7. The method for accelerating virtual screening of targeted drug molecules according to claim 6, characterized in that, The first preset duration and the second preset duration are 100ps to 200ps, respectively, and the third preset duration is 10ns to 100ns.

8. The method for accelerating virtual screening of targeted drug molecules according to claim 1, characterized in that, The incremental learning mechanism includes: Collect experimentally determined compound activity data and convert the activity values ​​into standardized pIC50; prioritize adjusting the top-level fully connected parameters of the graph neural network model, and selectively adjust the bottom-level graph convolution parameters according to the scale of the new data; use a preset ratio of the original training learning rate as the fine-tuning learning rate, the preset ratio being determined based on the ratio of the scale of the new data to the scale of the original training data; perform a preset number of training iterations, the preset number being determined based on convergence and validation set performance; verify the accuracy of the updated model on an independent test set, and if the accuracy improves, replace the current model with the updated model.

9. The method for accelerating virtual screening of targeted drug molecules according to claim 1, characterized in that, The method also includes intelligent task scheduling, specifically: The computation time of each docking task is predicted based on the molecular complexity score C and historical statistical data; the shortest job first or shortest remaining time first algorithm is used to schedule and sort the tasks; a CPU-GPU data pipeline is implemented, so that while the GPU is executing the current batch of computation, the CPU completes the preprocessing of the next batch of data; GPU utilization is dynamically monitored, and the batch processing size is increased when the GPU utilization is lower than a preset threshold; dynamic load balancing is supported in multi-GPU environments, and tasks are allocated according to the real-time load of each GPU.

10. A virtual screening acceleration system for targeted drug molecules, characterized in that, include: The data input module is used to receive target protein three-dimensional structure data and compound library data; Structural preprocessing of target proteins and identification of active sites; Chemical structure standardization was performed on each molecule in the compound library; Calculate the complexity score for each molecule, which is a weighted average of the number of atoms, rotatable bonds, and rings in the molecule; assign molecules to different processing queues based on their complexity scores, and set a batch size for each queue that matches the complexity level; The first coarse screening module converts the target protein active sites and candidate molecules into graph representations, where nodes represent atoms and edges represent chemical bonds.

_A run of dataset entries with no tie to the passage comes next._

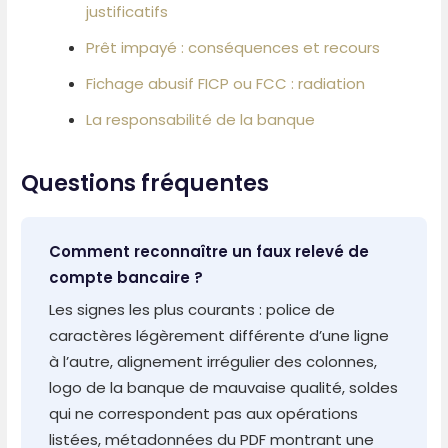
justificatifs
Prêt impayé : conséquences et recours
Fichage abusif FICP ou FCC : radiation
La responsabilité de la banque
Questions fréquentes
Comment reconnaître un faux relevé de
compte bancaire ?
Les signes les plus courants : police de
caractères légèrement différente d’une ligne
à l’autre, alignement irrégulier des colonnes,
logo de la banque de mauvaise qualité, soldes
qui ne correspondent pas aux opérations
listées, métadonnées du PDF montrant une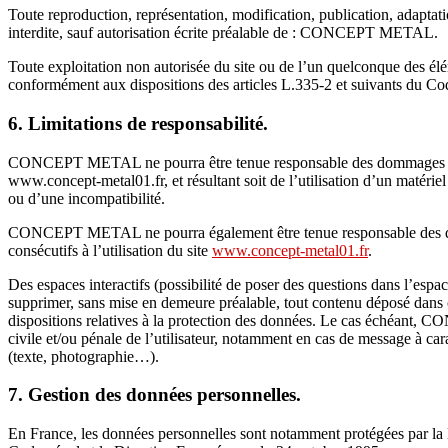
Toute reproduction, représentation, modification, publication, adaptatio
interdite, sauf autorisation écrite préalable de : CONCEPT METAL.
Toute exploitation non autorisée du site ou de l’un quelconque des él
conformément aux dispositions des articles L.335-2 et suivants du Code
6. Limitations de responsabilité.
CONCEPT METAL ne pourra être tenue responsable des dommages directs 
www.concept-metal01.fr, et résultant soit de l’utilisation d’un matérie
ou d’une incompatibilité.
CONCEPT METAL ne pourra également être tenue responsable des dom
consécutifs à l’utilisation du site
www.concept-metal01.fr
.
Des espaces interactifs (possibilité de poser des questions dans l’esp
supprimer, sans mise en demeure préalable, tout contenu déposé dans ce
dispositions relatives à la protection des données. Le cas échéant, 
civile et/ou pénale de l’utilisateur, notamment en cas de message à cara
(texte, photographie…).
7. Gestion des données personnelles.
En France, les données personnelles sont notamment protégées par la l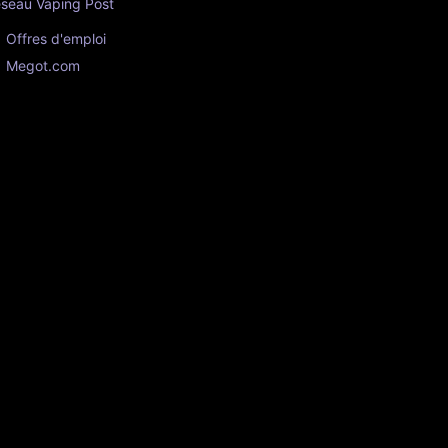
seau Vaping Post
Offres d'emploi
Megot.com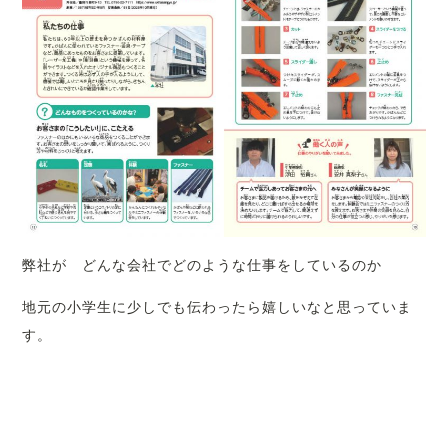
弊社が どんな会社でどのような仕事をしているのか
地元の小学生に少しでも伝わったら嬉しいなと思っていま
す。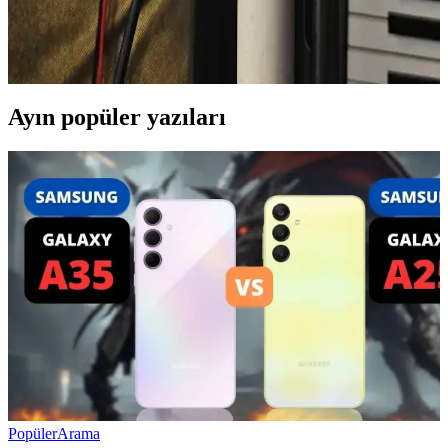
Evde düşük maliyetli malzemelerle refleks oyunu tasarlamak,
elektronik ve mekanik bilgi birikimini pratiğe dökmek için etkili bir
yöntemdir. Tasarım, işleyiş ve geliştirme süreçleri detaylıca ele
alınmıştır.
Ayın popüler yazıları
Popüler
Arama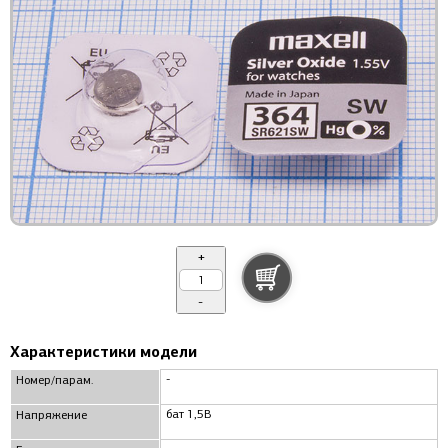
+
-
Характеристики модели
-
Номер/парам.
бат 1,5В
Напряжение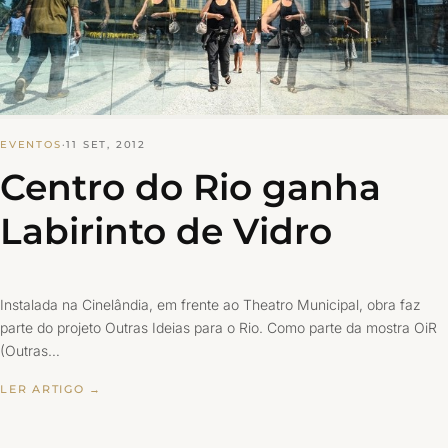
EVENTOS
·
11 SET, 2012
Centro do Rio ganha
Labirinto de Vidro
Instalada na Cinelândia, em frente ao Theatro Municipal, obra faz
parte do projeto Outras Ideias para o Rio. Como parte da mostra OiR
(Outras…
LER ARTIGO →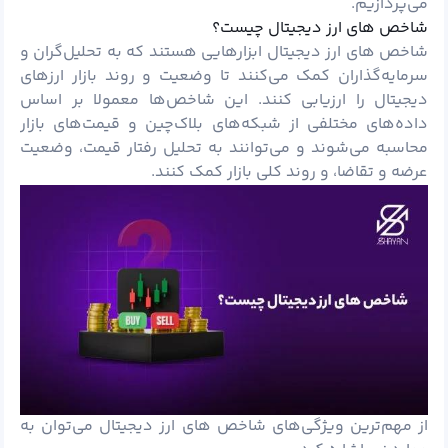
می‌پردازیم.
شاخص های ارز دیجیتال چیست؟
شاخص‌ های ارز دیجیتال ابزارهایی هستند که به تحلیل‌گران و
سرمایه‌گذاران کمک می‌کنند تا وضعیت و روند بازار ارزهای
دیجیتال را ارزیابی کنند. این شاخص‌ها معمولا بر اساس
داده‌های مختلفی از شبکه‌های بلاک‌چین و قیمت‌های بازار
محاسبه می‌شوند و می‌توانند به تحلیل رفتار قیمت، وضعیت
عرضه و تقاضا، و روند کلی بازار کمک کنند.
از مهم‌ترین ویژگی‌های شاخص‌ های ارز دیجیتال می‌توان به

The graph neural network model is used to perform GPU batch inference on the molecules in each processing queue to predict the protein-ligand binding affinity. The molecules with the highest predicted affinity are selected to enter the next layer. The second-layer fine screening module is used to perform GPU parallel molecular docking calculations on candidate molecules after coarse screening, and at the same time to evaluate ADMET properties. After standardizing the molecular docking score, graph neural network prediction score and ADMET score, the weights are adjusted according to the target type and weighted and fused to obtain a comprehensive score. The molecules with the highest comprehensive scores are selected to enter the next layer. The third-layer verification module is used to perform molecular dynamics simulations on the candidate molecules after fine screening, calculate the binding free energy of the protein-ligand complex, and perform a final ranking based on the kinetic stability and binding free energy, outputting a list of candidate molecules and an analysis report. The feedback learning module is used to collect experimental verification data, update the parameters of the graph neural network model through an incremental learning mechanism, optimize the scoring fusion weights, and add new data to the knowledge base.